======== EXCERPT PROVIDED ========
Thirty years on, on the anniversary of the infamous break-in that brought Richard Nixon down, Watergate buffs are likely to be too busy debating the various latest theories about the identity of Deep Throat to notice what thin fare they're being served.
All the usual stars and suspects are waiting for their closeups. Reporter Bob Woodward, still churning out scoops at the Washington Post, carries the years well.
As for partner Carl Bernstein, time has been less kind. Gone to fat, the bags under his eyes testify to a taste for hard living that earned him Spy magazine's "Nightlife Iron Man" award two years in a row.
We can also expect to hear from the greying lawyers and ex-prosecutors, the surviving ex-spooks and White House hatchet men.
G. Gordon Liddy, convicted Watergate burglar and the very last of Nixon's loyalists, will be his usual unrepentant self.
These days, it pays. He has built a thriving career as a radio ranter, sometimes advising callers about the best way to shoot a federal agent. ("Go for the head when they kick down your door. Modern body armour stops the heaviest rounds.")
And John Dean, the man Liddy still calls a traitor for testifying against the President they both served, also is ready for the publicity surrounding tomorrow's publication of his latest Watergate book.
========
ASSIGNMENT A »
In the Watergate article, what award did Carl Bernstein win two years in a row?
ASSIGNMENT B »
Please list every person the Watergate article names with a first and last name.
======== EXERCISE DATA ========
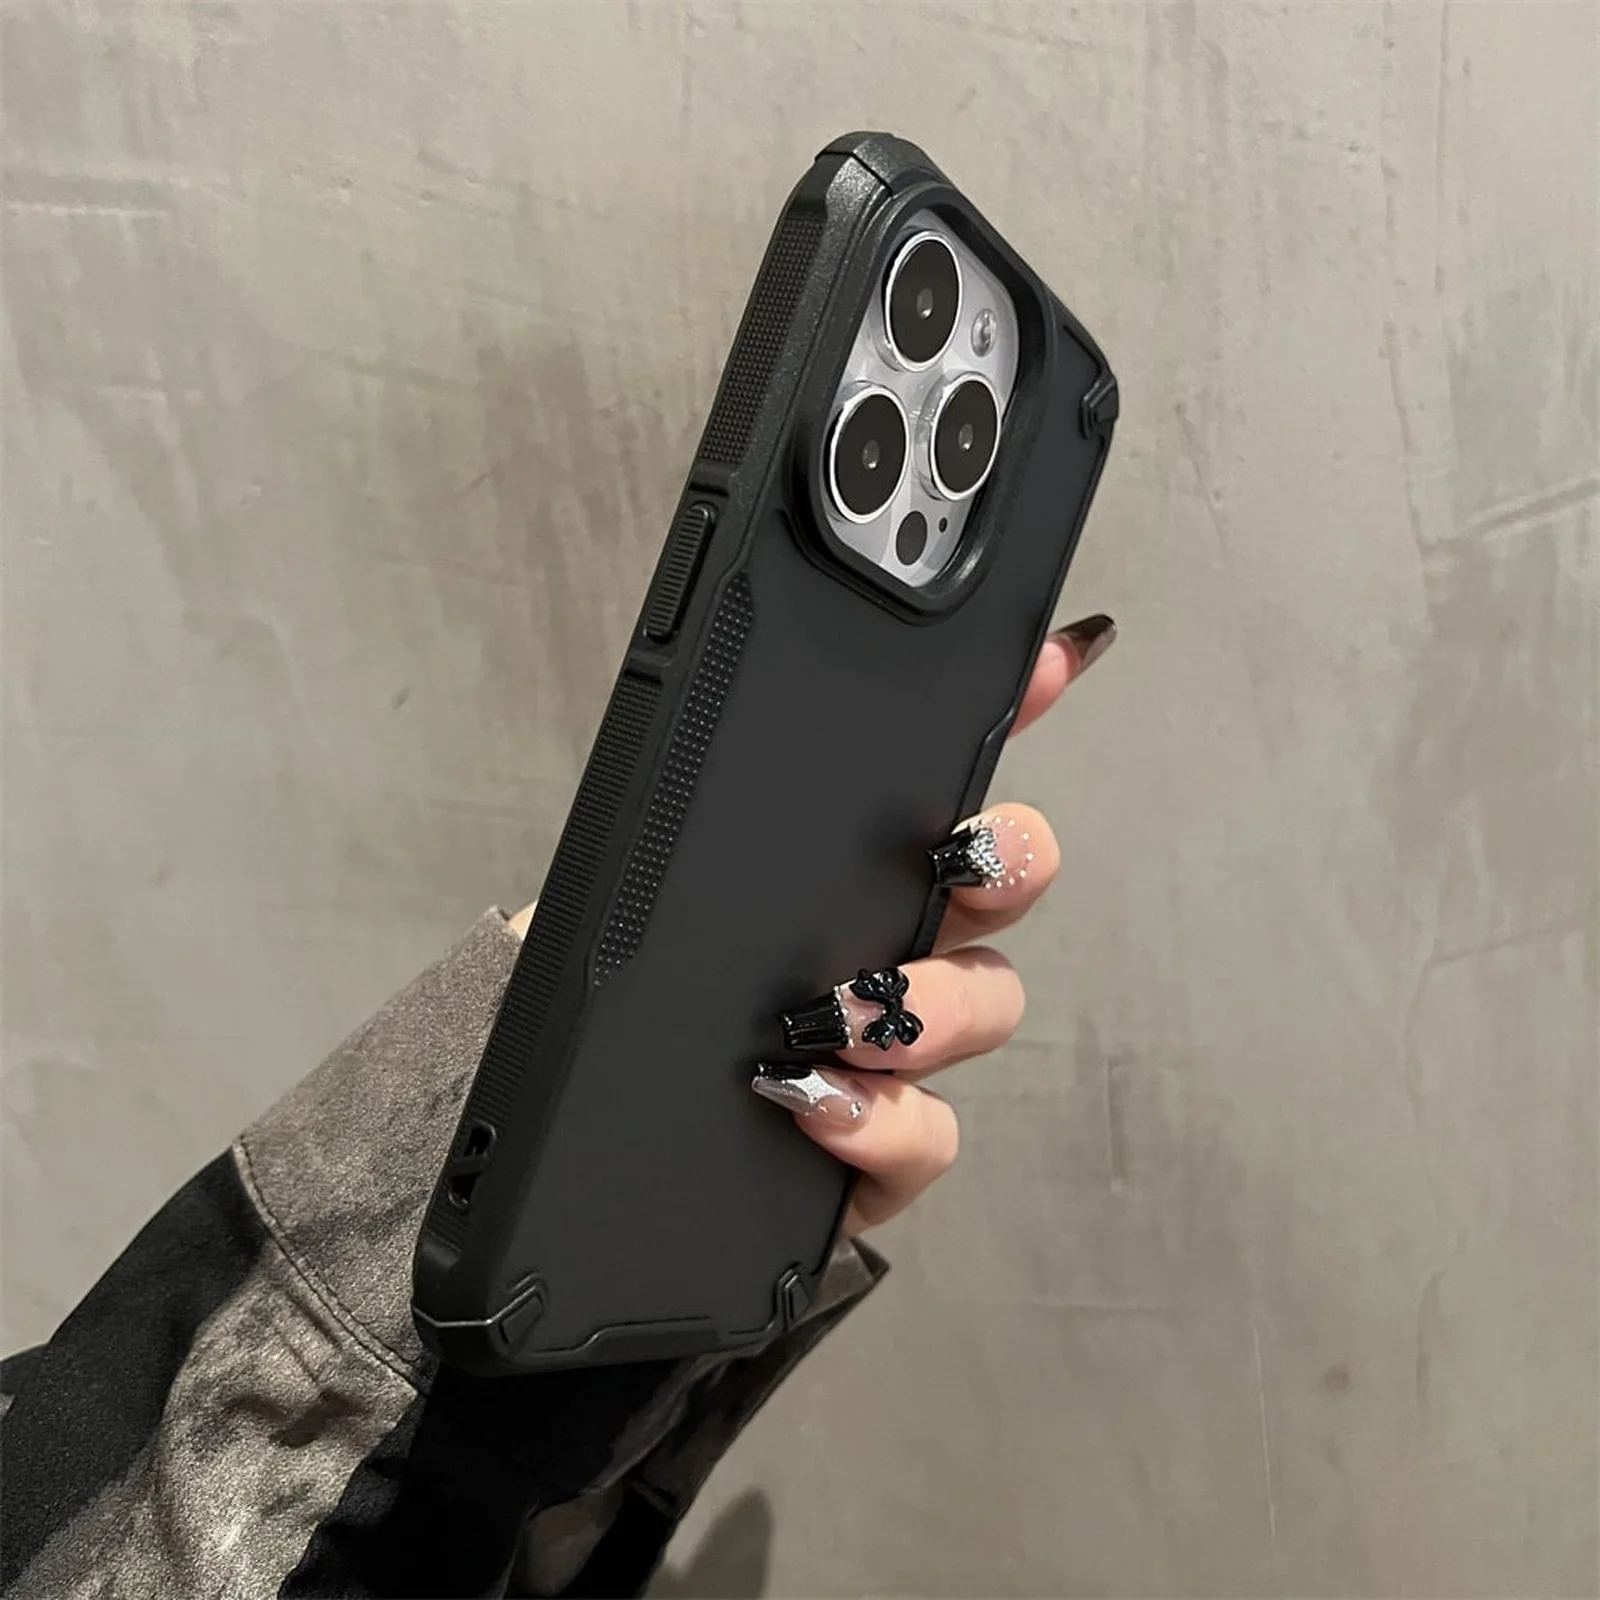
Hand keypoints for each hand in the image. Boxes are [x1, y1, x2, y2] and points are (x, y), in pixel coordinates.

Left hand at [509, 613, 1114, 1234]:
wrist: (595, 1148)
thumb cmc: (624, 1006)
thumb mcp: (642, 881)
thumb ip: (690, 806)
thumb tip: (706, 710)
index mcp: (844, 873)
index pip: (943, 778)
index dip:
========
EXERCISE RESPONSE A »
Spy magazine's "Nightlife Iron Man" award.

EXERCISE RESPONSE B »
Richard Nixon, Bob Woodward, Carl Bernstein, G. Gordon Liddy, John Dean